Tylus realised exactly how much trouble they were in as soon as the flechette gunner fired. This group of nicks were clearly a lot cannier than the first lot, perhaps learning from previous skirmishes. Planks of wood, scraps of metal sheeting and even a section of broken door were raised as makeshift shields. Whereas previously the gun’s discharge had cut a swathe through the recklessly advancing nicks, this time only four went down.
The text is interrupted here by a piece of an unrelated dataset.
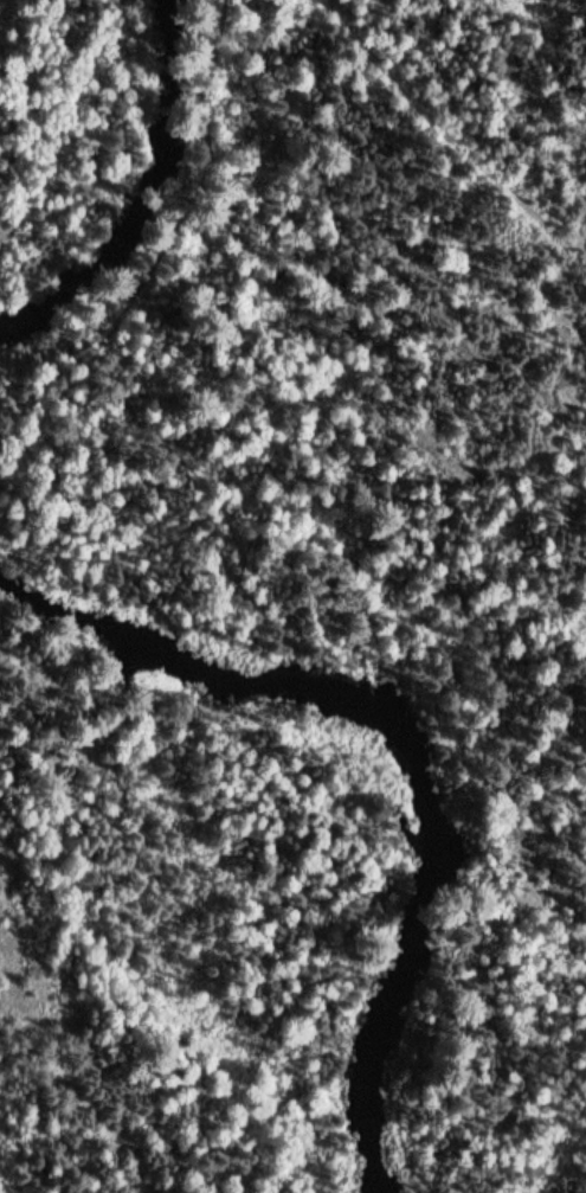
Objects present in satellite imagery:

The Kite Guard knew his men had fought bravely, but he also knew they stood no chance of defeating this second mob and saw little point in throwing away lives to no purpose. Already there were a few crossbows being readied among the front ranks of nicks and several stones were lobbed, falling short, but that was enough to decide it for him. Reluctant as he was to withdraw and leave this section of the city open to the mob, there seemed little option. With a sinking heart, Tylus drew out their final weapon, the second flash bomb, and prepared to throw it.
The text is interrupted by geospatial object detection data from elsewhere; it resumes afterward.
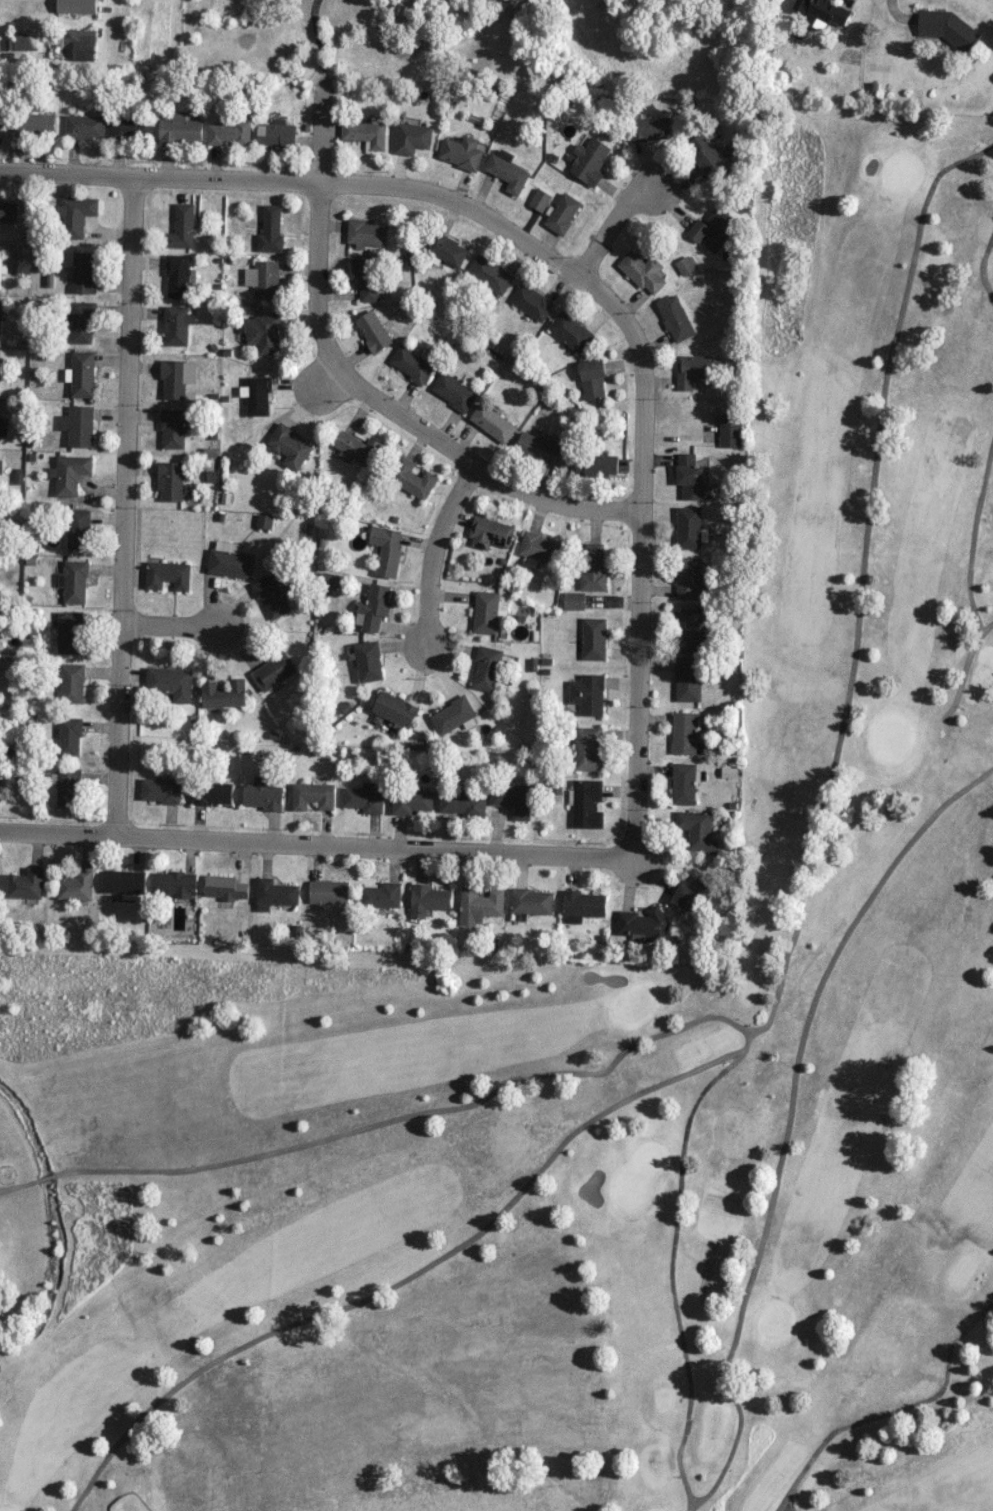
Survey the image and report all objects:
road: (314, 3)
road: (311, 4)
building: (76, 6)
building: (823, 12)
building: (947, 27)
building: (25, 40)
building: (79, 44)
road: (319, 45)
building: (1, 113)
building: (35, 124)
building: (85, 126)
building: (131, 127)
building: (650, 128)
building: (180, 129)
building: (228, 132)
building: (364, 132)
building: (276, 133)
building: (412, 137)
building: (462, 152)
building: (705, 154)
building: (589, 158)
building: (507, 173)
road: (299, 175)
building: (539, 199)
building: (8, 211)
building: (562, 212)
building: (76, 214)
road: (608, 217)
building: (182, 227)
building: (720, 227)
building: (270, 229)
building: (698, 230)
road: (317, 231)
building: (366, 233)
building: (446, 249)
building: (0, 265)
building: (684, 265)
building: (84, 271)
building: (642, 271)
building: (489, 273)
building: (179, 275)
building: (366, 277)
building: (263, 279)
building: (531, 302)
building: (0, 313)
building: (675, 317)
building: (83, 322)
building: (176, 324)
building: (373, 330)
building: (262, 331)
building: (570, 331)
building: (411, 364)
building: (694, 369)
building: (81, 373)
building: (176, 377)
building: (592, 379)
building: (453, 391)
building: (256, 394)
building: (492, 422)
building: (79, 425)
building: (174, 426)
building: (730, 429)
building: (289, 445)
building: (357, 448)
building: (541, 448)
road: (477, 462)
building: (596, 464)
building: (0, 465)
building: (70, 473)
building: (689, 476)
building: (411, 478)
building: (170, 480)
road: (123, 497)
building: (263, 520)
building: (688, 527)
building: (78, 528)
building: (490, 532)
road: (638, 547)
building: (541, 549)
building: (386, 550)
road: (432, 550)
building: (229, 560)
building: (593, 568)
building: (167, 574)
building: (689, 578)
building: (74, 581)
building: (271, 596)
building: (574, 600)
building: (373, 606)
building: (487, 611)
building: (693, 627)
road: (171, 628)
building: (69, 632)
building: (593, 638)
building: (486, 668)
building: (274, 671)
building: (687, 678)
building: (71, 682)
building: (170, 682)
building: (223, 693)
building: (588, 693)
building: (395, 709)
building: (453, 715)
building: (684, 732)
building: (69, 737)
building: (683, 783)
building: (67, 787)
building: (0, 788)
building: (160, 790)
building: (212, 793)
building: (262, 794)
building: (312, 795)
building: (363, 797)
building: (512, 798)
building: (411, 800)
building: (463, 803)
building: (586, 803)
building: (697, 829)
road: (317, 835)
building: (124, 881)
building: (26, 883)
building: (175, 883)
building: (76, 885)
building: (225, 887)
building: (328, 891)
building: (688, 892)
building: (274, 893)
building: (381, 894)
building: (427, 899)
building: (531, 901)
building: (480, 905)
building: (582, 905)
building: (642, 924)
park: (595, 1048)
“When this goes off,” he said quietly to his men, “retreat.”

“Do you mean run, sir?” the flechette gunner asked.

“Yes,” he admitted, “that’s exactly what I mean.”

He looked across at Richardson, whose left arm hung limp, blood soaking through the length of the sleeve.

“I’ll be fine,” Richardson assured him.

A crossbow bolt fizzed through the air, narrowly missing Tylus’s ear, and another struck the wall against which Richardson was leaning, spraying forth stony splinters. There was no more time to waste. Tylus raised his arm, preparatory to throwing the bomb, when something caused him to pause. The street-nicks were wavering, their bows lowered. They were pointing and shouting, edging backwards. Those at the back broke off and started to run away. Tylus’s heart leapt: reinforcements!